▸ **Input records**
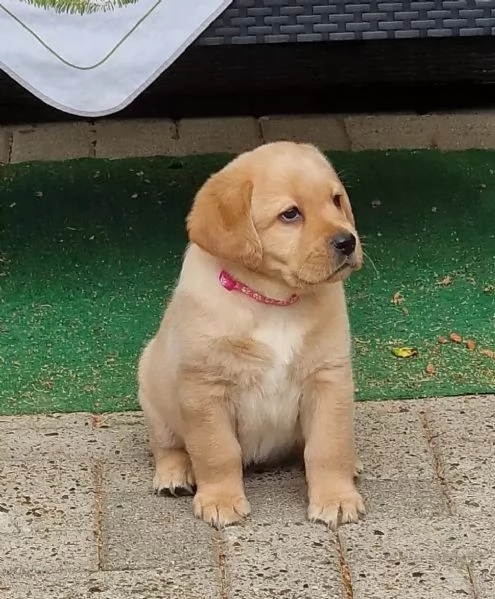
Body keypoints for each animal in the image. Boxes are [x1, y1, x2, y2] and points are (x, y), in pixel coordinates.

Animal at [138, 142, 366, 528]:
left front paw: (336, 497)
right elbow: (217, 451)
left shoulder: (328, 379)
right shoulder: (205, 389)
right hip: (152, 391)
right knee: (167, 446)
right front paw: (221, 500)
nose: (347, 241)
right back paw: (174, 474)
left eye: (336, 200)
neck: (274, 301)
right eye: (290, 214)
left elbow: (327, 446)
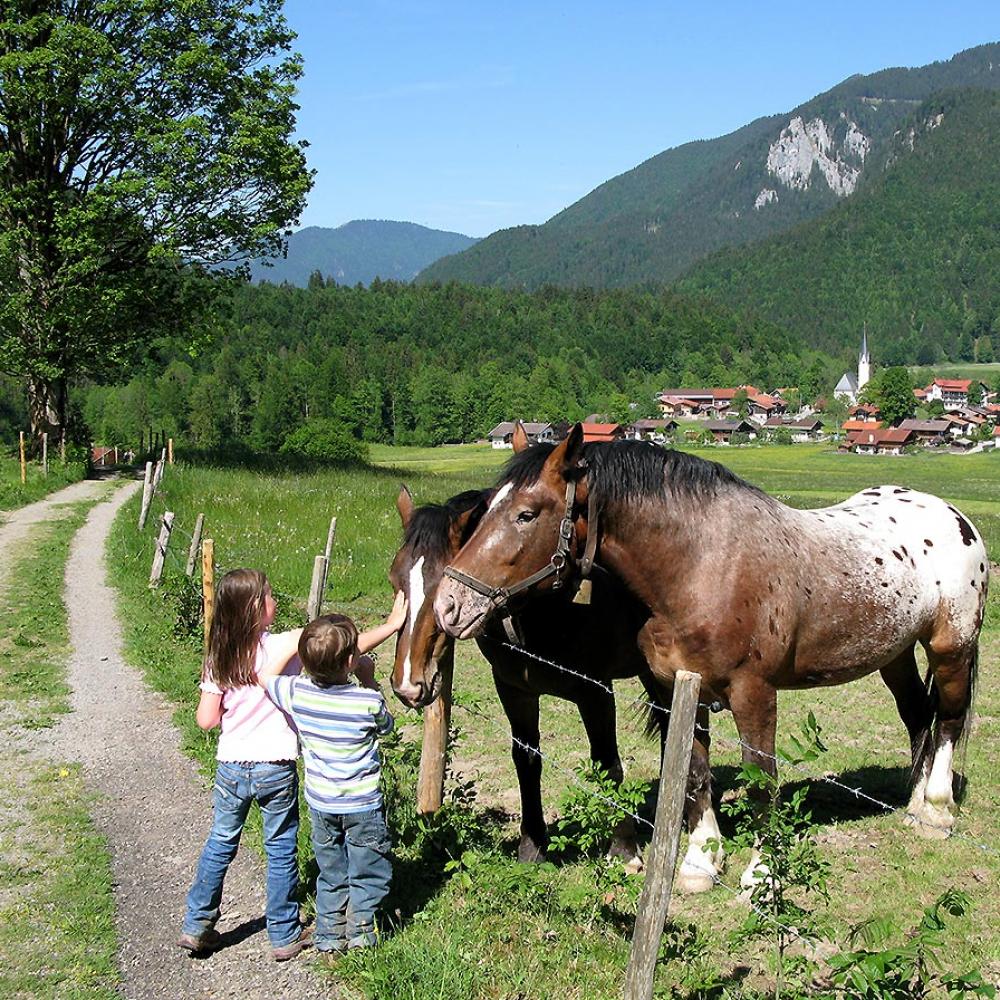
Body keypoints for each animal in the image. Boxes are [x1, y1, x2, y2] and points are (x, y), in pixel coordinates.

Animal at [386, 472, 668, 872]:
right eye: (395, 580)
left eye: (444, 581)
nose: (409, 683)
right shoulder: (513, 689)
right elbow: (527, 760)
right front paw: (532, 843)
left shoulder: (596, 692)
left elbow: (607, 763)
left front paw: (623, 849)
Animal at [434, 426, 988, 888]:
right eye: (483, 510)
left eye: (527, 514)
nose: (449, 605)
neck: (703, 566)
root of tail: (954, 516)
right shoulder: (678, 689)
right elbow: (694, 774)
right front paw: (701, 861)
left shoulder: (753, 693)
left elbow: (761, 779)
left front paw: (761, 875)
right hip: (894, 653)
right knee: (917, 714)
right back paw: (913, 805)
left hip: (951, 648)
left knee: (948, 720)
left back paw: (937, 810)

---

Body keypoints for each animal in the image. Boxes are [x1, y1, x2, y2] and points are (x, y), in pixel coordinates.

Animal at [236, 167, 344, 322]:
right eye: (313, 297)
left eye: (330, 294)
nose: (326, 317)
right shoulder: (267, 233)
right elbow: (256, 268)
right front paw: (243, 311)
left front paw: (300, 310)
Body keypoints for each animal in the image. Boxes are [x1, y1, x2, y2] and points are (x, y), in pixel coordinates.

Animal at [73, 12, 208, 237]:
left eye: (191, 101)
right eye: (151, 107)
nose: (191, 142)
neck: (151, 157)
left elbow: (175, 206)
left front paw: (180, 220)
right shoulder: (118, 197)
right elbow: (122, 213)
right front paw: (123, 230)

▸ **What the task asks**
Where in the records does the word "elbow" appear? Copy each line that holds it.

▸ **Your solution**
right elbow: (217, 451)
left elbow: (327, 446)
right elbow: (527, 760)
left elbow: (607, 763)
right elbow: (694, 774)
left elbow: (761, 779)
right elbow: (256, 268)
left elbow: (175, 206)
right elbow: (122, 213)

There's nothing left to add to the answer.